Sidney Mintz in conversation with Sonia Ryang 7th April 2007
FIRST PART
0:00:01 R: Influence
of war on work as an anthropologist and views on current war in
M: Undergraduate at Brooklyn College, in 1941 living with sister, Pearl Harbour made war inevitable; witnessed about 75,000 people at the recruiting office next day; feeling of being American; some friends did enlist but I stayed in school until February 1943 when joined the Air Force; conscription was a rite de passage, men stripped and remade as a 'family' of fighters for the duration of the war; many men regretted the loss of that intimacy when they returned to normal life after the war; in that sense war experiences are not all bad; that was a war US had to fight as it was attacked; after the war ended treated enemies with understanding so the world could be rebuilt with us as helpers; for me it was the defining division in my life; we are now and have been for some time the most powerful nation in the world and as such should use power with understanding and a lot of imagination; this has been missing since 9/11; have put ourselves into difficult position nationally and internationally; saddened by loss of reputation
00:10:33 R: Should anthropologists be engaged in this situation?

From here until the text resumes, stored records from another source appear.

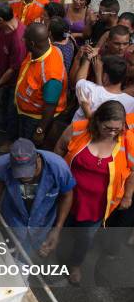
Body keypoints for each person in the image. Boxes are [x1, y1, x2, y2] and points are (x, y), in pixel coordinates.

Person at [55, 101, 134, 284]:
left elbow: (132, 170)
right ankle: (53, 253)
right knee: (60, 226)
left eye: (118, 128)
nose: (113, 133)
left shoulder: (128, 141)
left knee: (85, 237)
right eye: (108, 128)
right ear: (97, 120)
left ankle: (75, 264)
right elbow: (60, 147)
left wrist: (128, 196)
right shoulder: (78, 129)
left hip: (98, 204)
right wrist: (55, 176)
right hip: (68, 196)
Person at [0, 138, 75, 255]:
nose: (24, 178)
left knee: (25, 258)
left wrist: (57, 228)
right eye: (19, 174)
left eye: (28, 172)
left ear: (38, 160)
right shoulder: (2, 164)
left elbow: (67, 196)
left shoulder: (58, 168)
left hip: (41, 223)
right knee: (2, 250)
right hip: (13, 219)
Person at [15, 23, 67, 144]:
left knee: (27, 147)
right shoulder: (38, 51)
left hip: (34, 119)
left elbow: (50, 107)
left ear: (32, 43)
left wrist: (40, 130)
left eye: (25, 38)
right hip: (25, 112)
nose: (22, 40)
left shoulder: (51, 74)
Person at [0, 2, 27, 148]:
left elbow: (13, 69)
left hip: (16, 81)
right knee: (4, 104)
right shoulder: (3, 28)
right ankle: (1, 124)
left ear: (1, 19)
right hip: (5, 76)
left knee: (12, 111)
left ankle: (10, 140)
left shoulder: (18, 40)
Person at [73, 55, 134, 121]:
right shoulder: (131, 102)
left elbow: (80, 80)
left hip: (78, 130)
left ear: (105, 76)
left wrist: (88, 58)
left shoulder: (87, 88)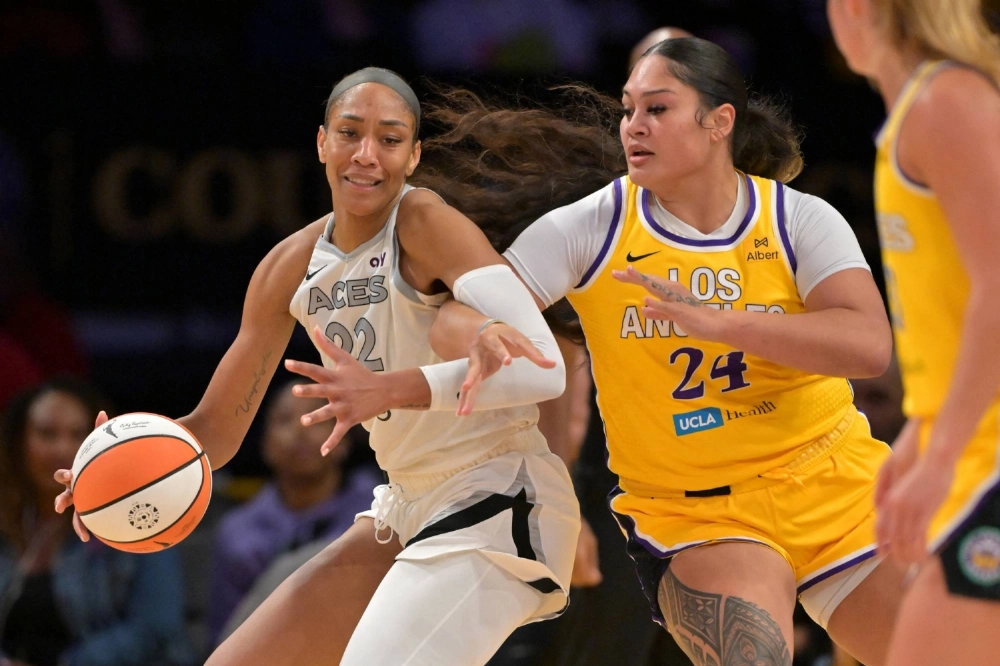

M: My undergraduate degree was in psychology and ended up teaching navigation in the Air Force; anthropologists played an important part in that war; David Price convened a meeting on anthropologists in World War II and I gave a paper on combat teams of Japanese-Americans who won more decorations for valour as a group than any others, who came out of the camps in order to serve. Also talked about American Indians, Navaho's in particular, and black Americans, and how the war was a test of Americanism for them in a way that it was not for white Americans; since the war many such groups have been accepted into society; for anthropologists after that war the picture is more murky; participation by some in Vietnam War split the AAA; since then same issues arise with some anthropologists recruiting for the US Government; attitude to 'my country right or wrong' has made some anthropologists do so; I do think this is wrong; Nixon got rid of conscription and now hardly anyone in Congress has a relative in an army that is in large measure drawn from the least privileged in the population; I believe in the draft and think it a tragedy that we gave it up
00:15:28 R: Memories of Ruth Benedict.
M: Took first class with Benedict when I was entering anthropology, in fact hearing her lecture was one of the main reasons I decided to try anthropology; remember her as tall, spare and silver-haired, blue-eyed, quite drawn in; leaned toward navy blue as her colour; used lipstick inexpertly; when she lectured she gazed into space; hard of hearing but refused to wear a hearing aid as a result didn't always understand questions; found her arresting in presentations though following her was not easy; one lecture struck me forcibly; my background is anti-imperialist 'pinko', and she pondered whether the submissive colonies should have gone to Dutch and aggressive to British; latter love belligerent peoples like the Masai, Gurkhas, and Maoris as they think them worthy enemies so worthy subjects; Dutch are wonderful with servile people but can't deal with belligerence; I was shocked but there was some thread of the possibility of how to think that excited me, not that she was right; remember having to write a paper on a Jewish religious service; fun to write as my father was anti-religious and mother a radical; could write about my grandparents and siblings as religious belief had skipped a generation; Benedict complimented me on the writing not the substance particularly; found her enormously encouraging; a good American, she wrote on race and said things that other people were unwilling to say; however only two who liked Benedict were Eric Wolf and me; [Sonia Ryang's thoughts on the importance of Benedict's book on Japanese culture]
00:25:02 R: Thoughts on the importance of fieldwork and Margaret Mead.
M: Knew some professors who were good teachers but lousy fieldworkers; Robert Redfield and Ruth Benedict both knew it and were not frightened to say so; now lousy fieldworkers don't admit it but write novels; I was good friends with Margaret Mead and when I went on leave she taught my course at Yale one year when Bush was a student in the class; she didn't want to grade them so gave them all the same mark, B+, I think the highest grade our esteemed President got at Yale; think she was criticized much more than she deserved by Derek Freeman; she did like to be famous and one of my problems with her book about Benedict is that it is hard to find Benedict in it; what was important was that she became a spokesman for anthropology and we have had no one since.